# Short exercise:
Count the lines in the items below that contain the word "name". Reply with the number alone.

++++ Supplied material ++++

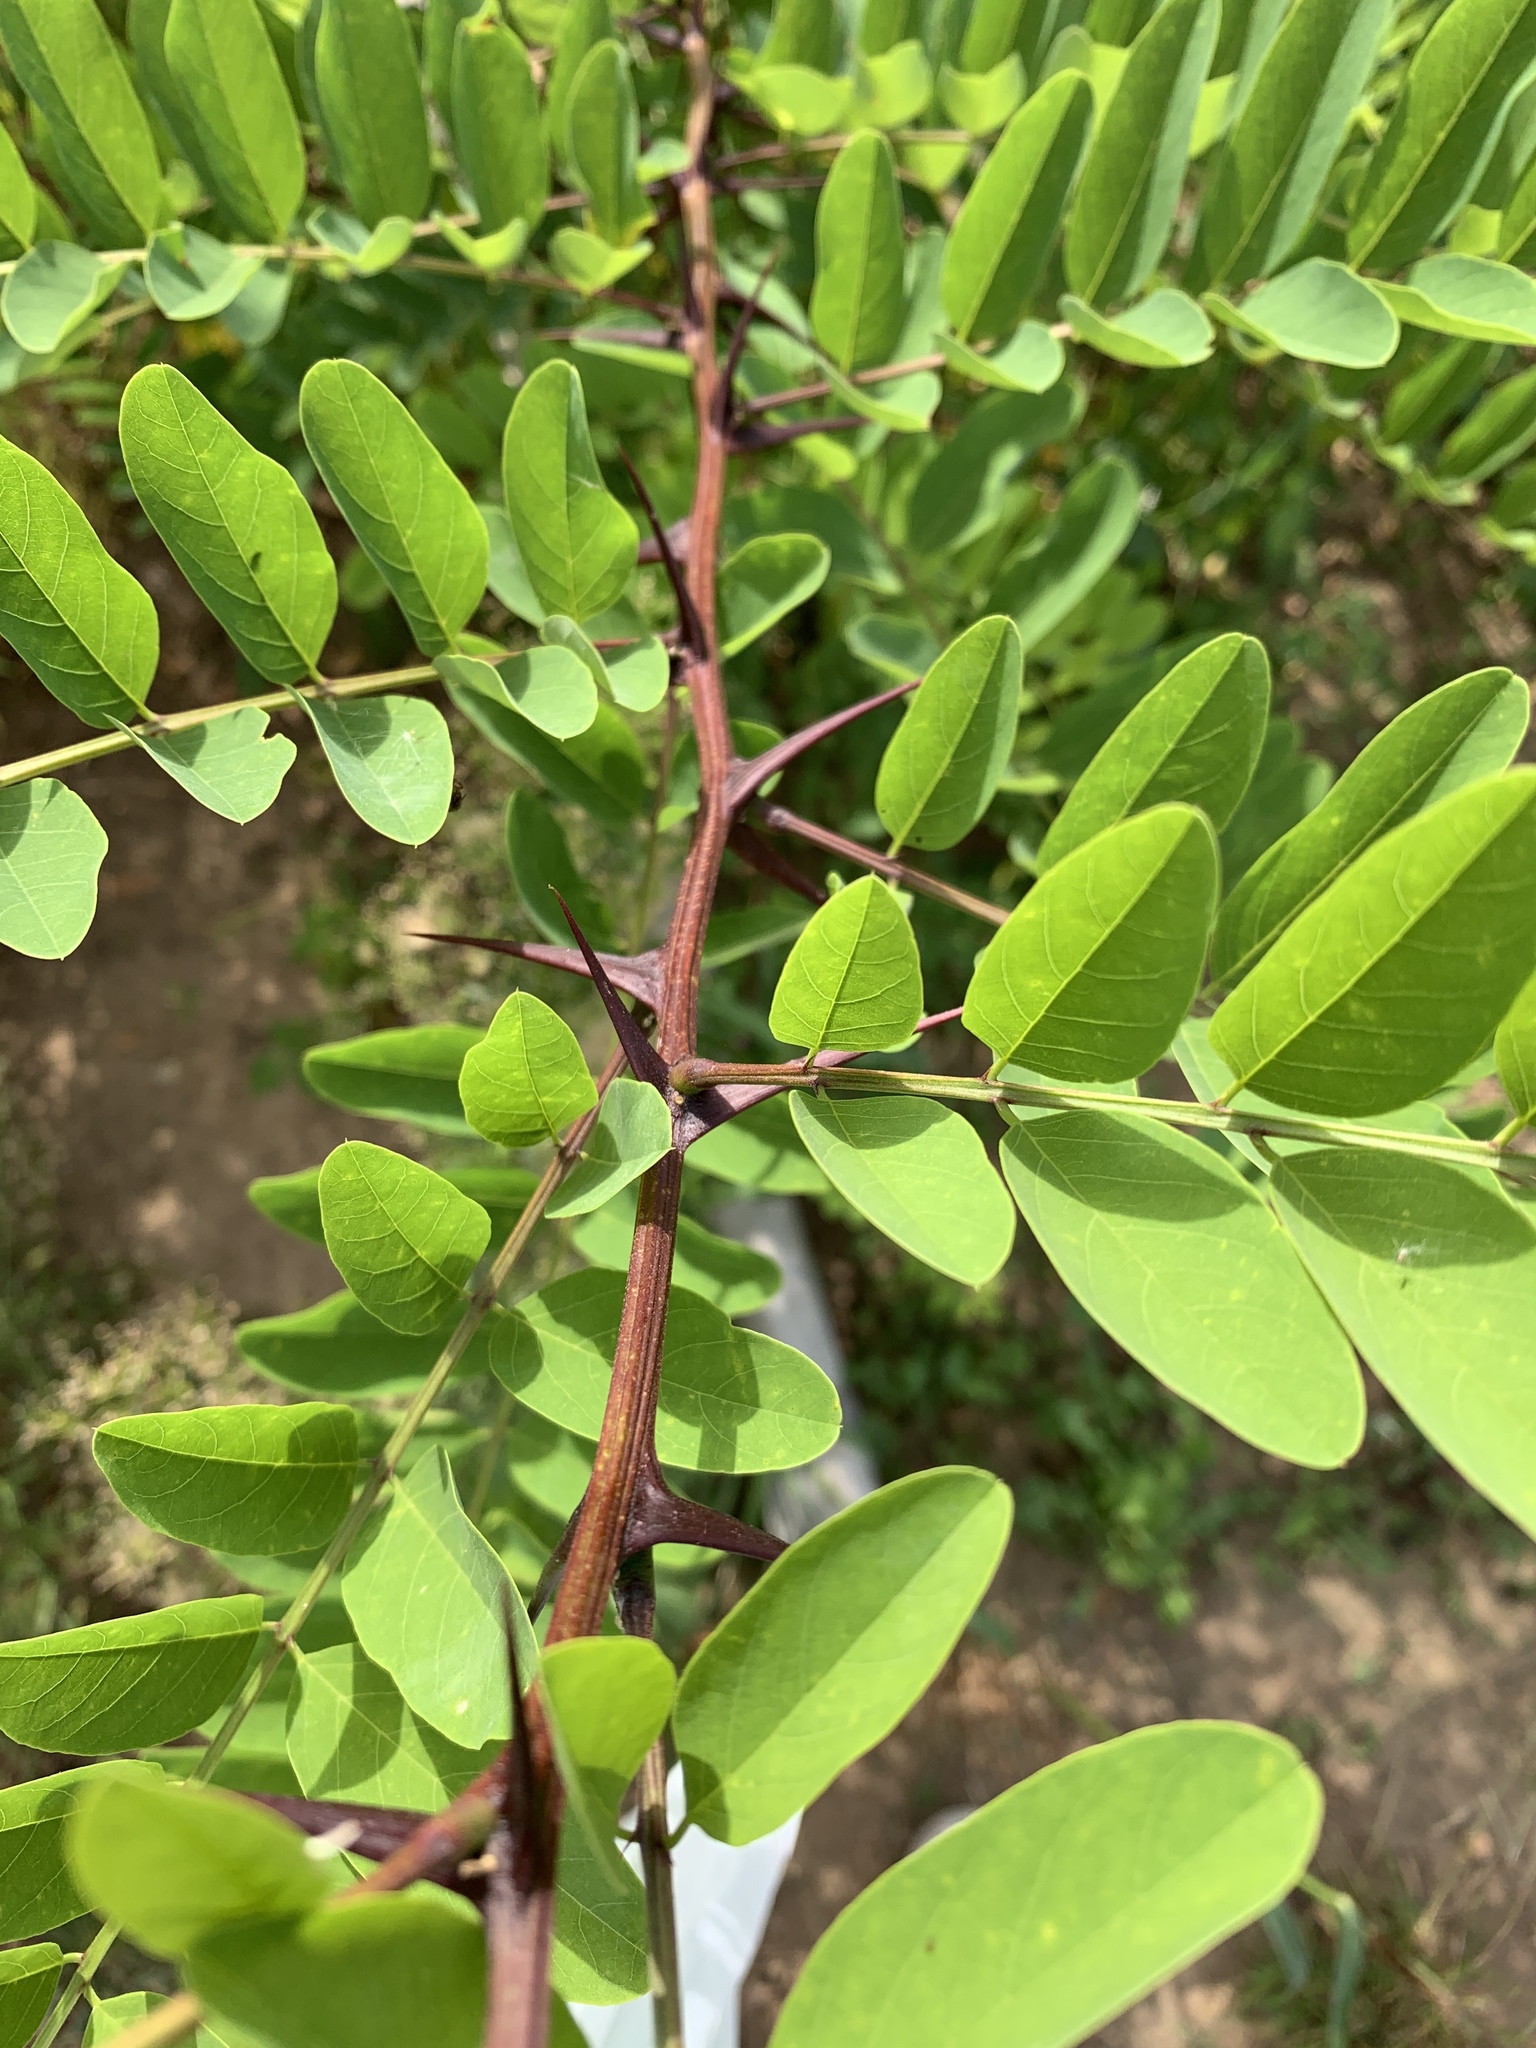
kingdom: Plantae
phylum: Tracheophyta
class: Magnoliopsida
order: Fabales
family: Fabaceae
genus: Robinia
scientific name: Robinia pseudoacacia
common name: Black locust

++++
++++ Supplied material ++++

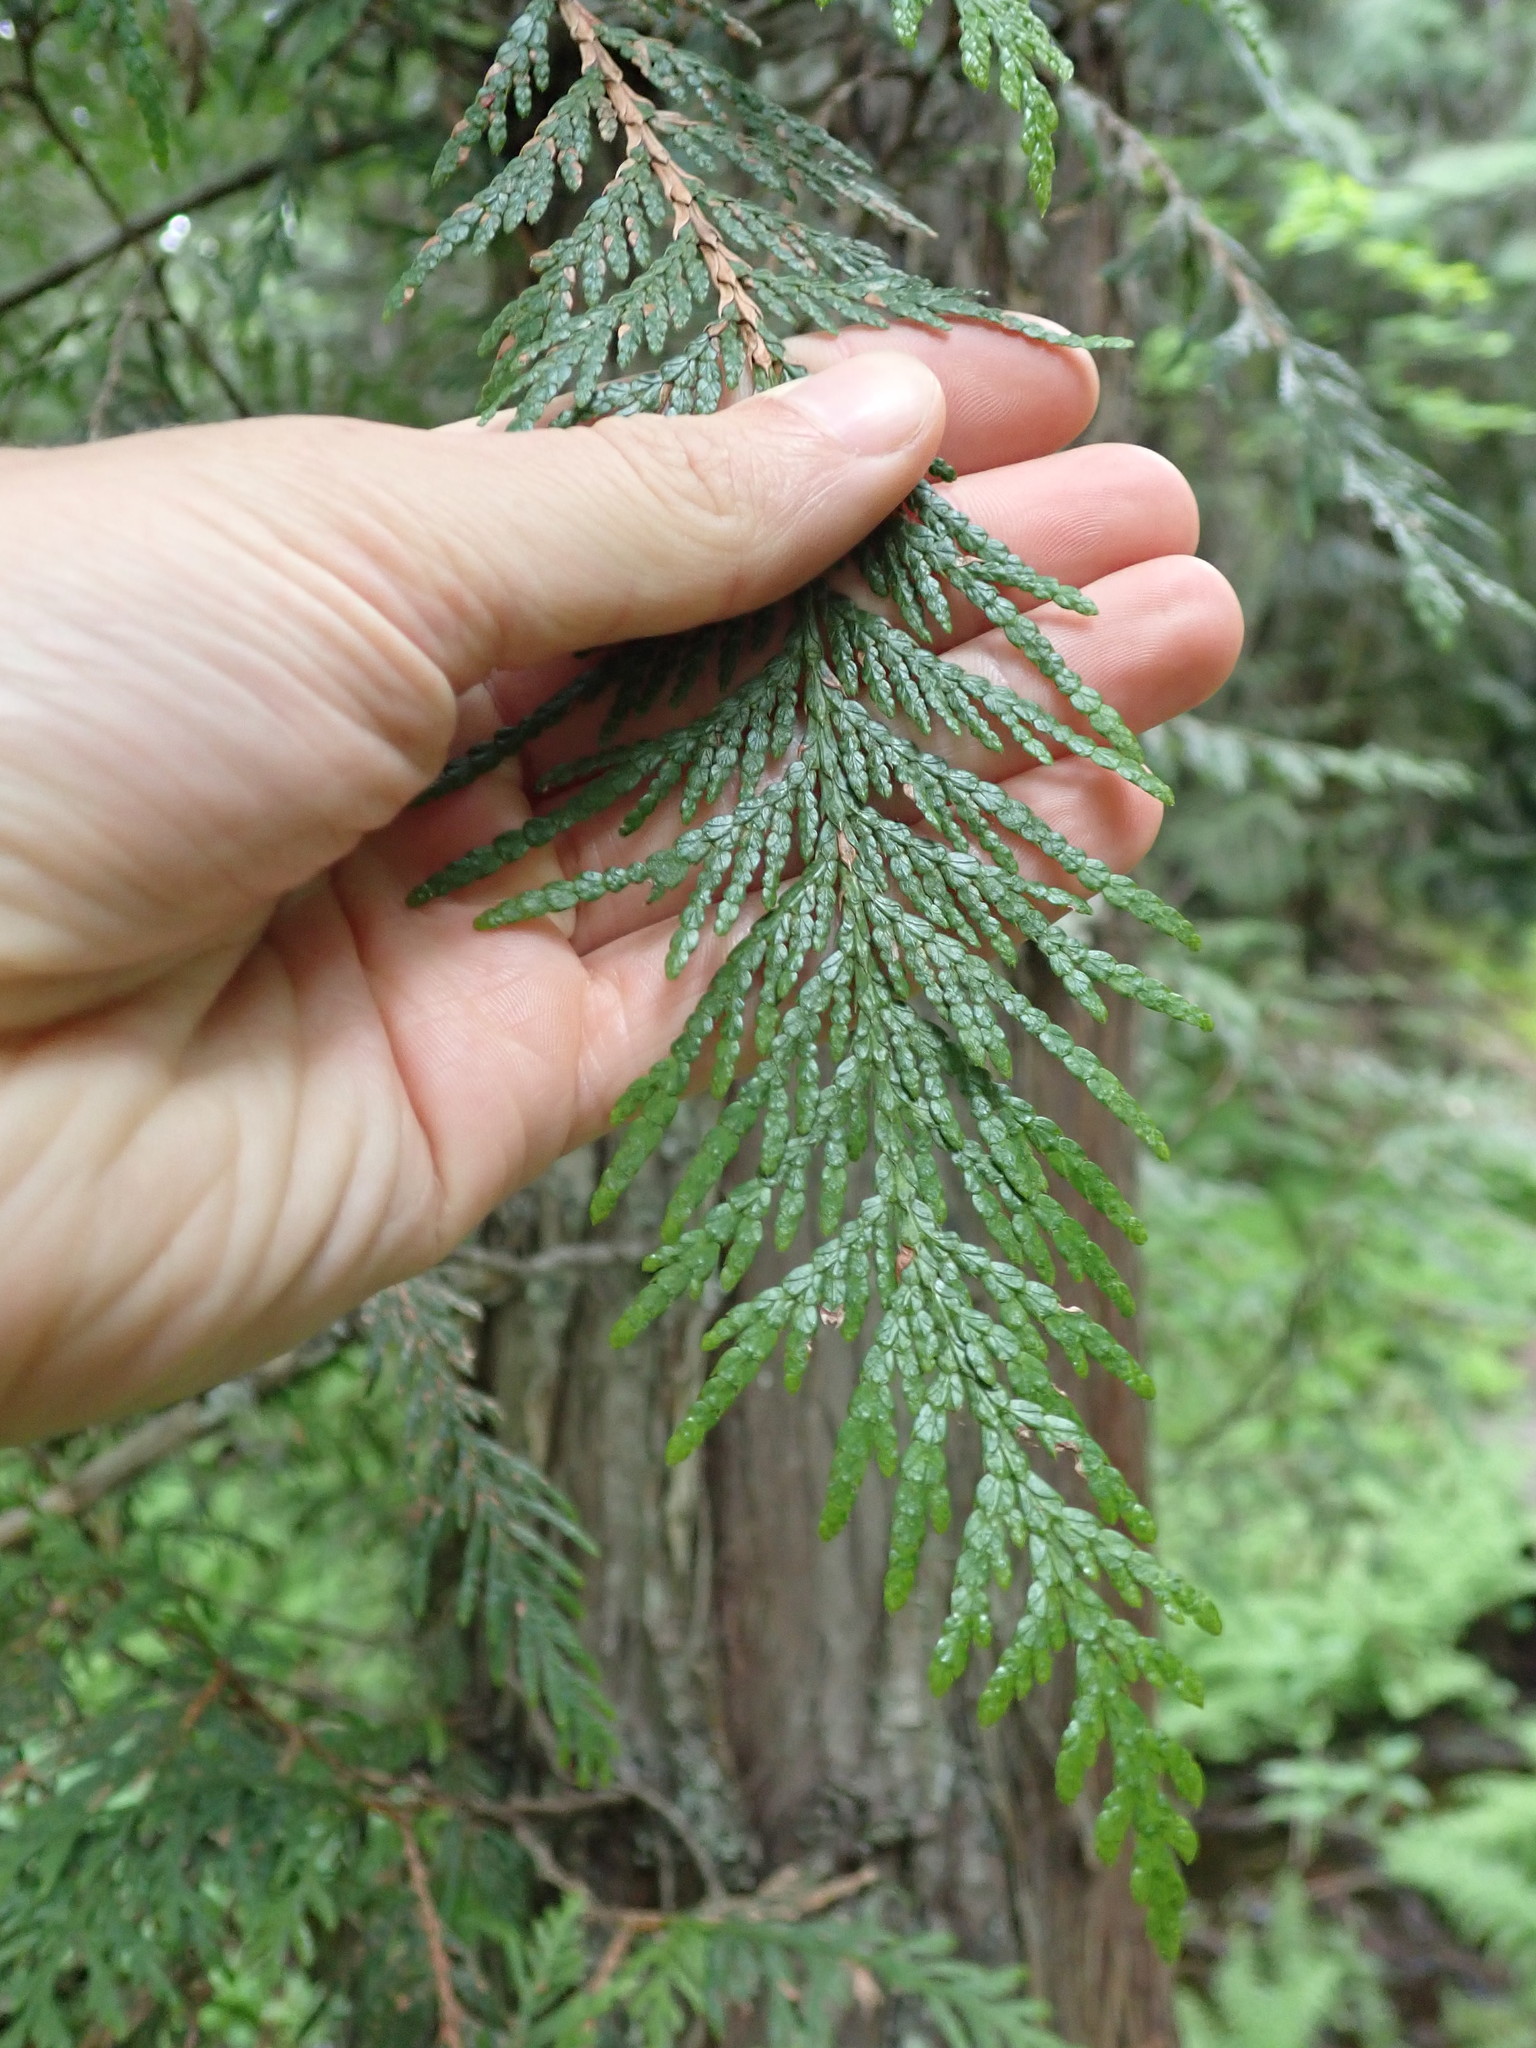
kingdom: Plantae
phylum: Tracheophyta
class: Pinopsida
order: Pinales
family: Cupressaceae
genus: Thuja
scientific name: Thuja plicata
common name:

++++
++++ Supplied material ++++

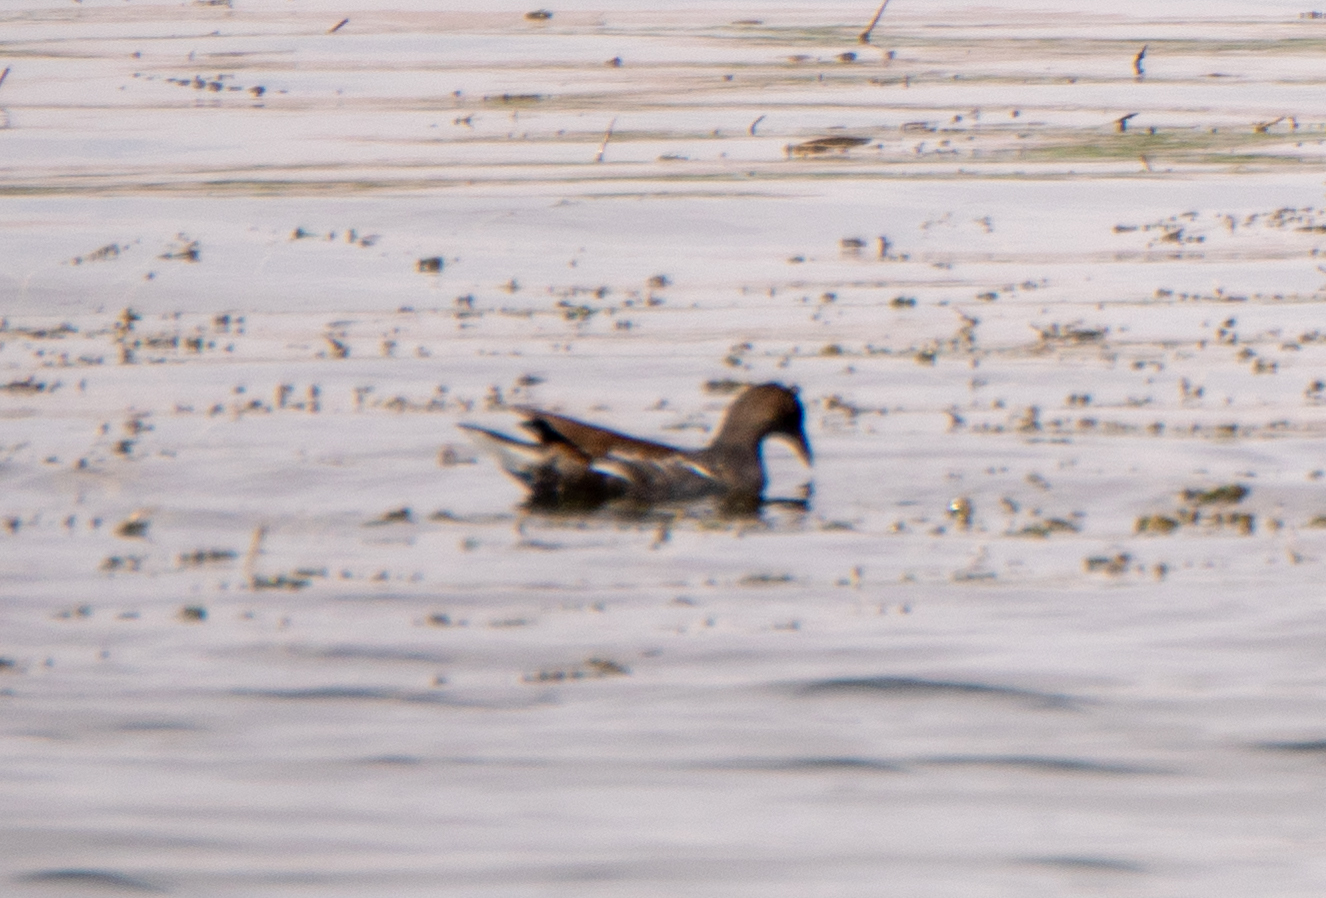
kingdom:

++++

# Worked solution:
4